The sharing of APIs by carriers is not just a play for consumers. Matthew Finnie, CTO of European operator Interoute, explains that through the company’s Virtual Data Centre it has opened its APIs to a range of organisations, including the European Space Agency.

“The benefit is that in the past people would buy data centre and network capacity and build a solution,” he says. “Now with ‘everything as a service’ they can achieve a granularity through APIs they could not afford in other ways. We’ve created a language for anyone to build services on Interoute. We’re asset-heavy, and the more people can consume what we do without talking to us the better. Exposure at programmatic level is a much more efficient way of buying and selling.”

It is also an area where vendors have a say, as noted earlier with Alcatel-Lucent and YouConnect. Swedish equipment maker Ericsson was even earlier to the API game, working with Wind in Italy back in 2000.

“We called it ‘service exposure’,” explains Claes Cegrell, head of portfolio, OSS and service enablement with Ericsson. “The market has changed a lot, though. Where we now need to go is operators co-operating to standardise the opening of APIs. Standardisation of APIs has not worked out yet – that’s maybe a long-tail market. At the moment, operators cannot even agree what APIs to expose. They must open up more, while retaining control and flexibility.”



Persistence is key

Naturally enough, carriers may be reluctant to extend their experiments in open APIs any further than they already have done, unless there is a clearer commercial return.

Caroline Chappell, senior analyst at Heavy Reading, says many have failed to enjoy the supercharged profitability they envisaged when they set out – or at least they have not seen it so far.

“Is there much money in opening APIs?” she queries. “If you look at Apple, they’ve made something from it, but it is pocket money compared to what they get from selling iPhones. Carriers have found they’ve achieved a degree of stickiness and loyalty, but not the easy revenue stream they’d hoped for. They’ve realised in particular that opening up to OTTs is not going to fly like they’d planned.”

She believes carriers will persist for diverse other reasons, such as perception and loyalty. Looking further ahead, she thinks they may find that the real value of APIs is not in the cool consumer space, but among enterprises, generating applications for M2M, asset tracking and enterprise voice.

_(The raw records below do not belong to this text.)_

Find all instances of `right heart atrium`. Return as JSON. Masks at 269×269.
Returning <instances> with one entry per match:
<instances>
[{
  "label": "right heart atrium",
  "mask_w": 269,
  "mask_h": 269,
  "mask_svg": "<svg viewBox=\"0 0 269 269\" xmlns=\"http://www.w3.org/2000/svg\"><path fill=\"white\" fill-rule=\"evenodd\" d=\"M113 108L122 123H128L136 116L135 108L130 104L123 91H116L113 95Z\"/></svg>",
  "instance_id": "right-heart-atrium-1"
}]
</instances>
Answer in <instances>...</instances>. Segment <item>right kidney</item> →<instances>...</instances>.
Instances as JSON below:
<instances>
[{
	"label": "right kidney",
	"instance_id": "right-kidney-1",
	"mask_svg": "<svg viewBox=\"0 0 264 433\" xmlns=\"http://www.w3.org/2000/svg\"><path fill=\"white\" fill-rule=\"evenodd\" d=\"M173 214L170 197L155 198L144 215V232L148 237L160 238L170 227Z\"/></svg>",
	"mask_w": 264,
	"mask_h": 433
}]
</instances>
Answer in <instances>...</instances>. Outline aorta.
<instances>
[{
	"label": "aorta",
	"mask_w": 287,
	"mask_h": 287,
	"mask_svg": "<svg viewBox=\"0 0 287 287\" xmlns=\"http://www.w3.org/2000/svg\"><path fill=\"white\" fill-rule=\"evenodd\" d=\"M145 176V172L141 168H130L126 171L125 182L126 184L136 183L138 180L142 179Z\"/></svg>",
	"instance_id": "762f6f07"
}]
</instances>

“Although the crucible of API exposure to date has probably been the developed markets of western Europe and North America, the model may have a different future in other parts of the world,” she says. “In the Middle East you can’t easily get an account with an Apple or a Google as a developer, not like you can in the west. Telcos there are finding they have an important role as a hub for developers. I’m seeing people like STC and Etisalat turning up at conferences with success stories in areas like payment.”

Indeed, it is easy to see why creative ways to help consumers pay for things might be useful in markets where people are under-banked and do not own credit cards. TI Sparkle and Telefónica have spent heavily on trying to turn their respective home markets into paradises for developers – but it could be that the secret to API success lies, for them, in Latin America, where they enjoy so much power and freedom to innovate, and where product-starved consumers may be more amenable to the freewheeling creative spirit that open APIs represent.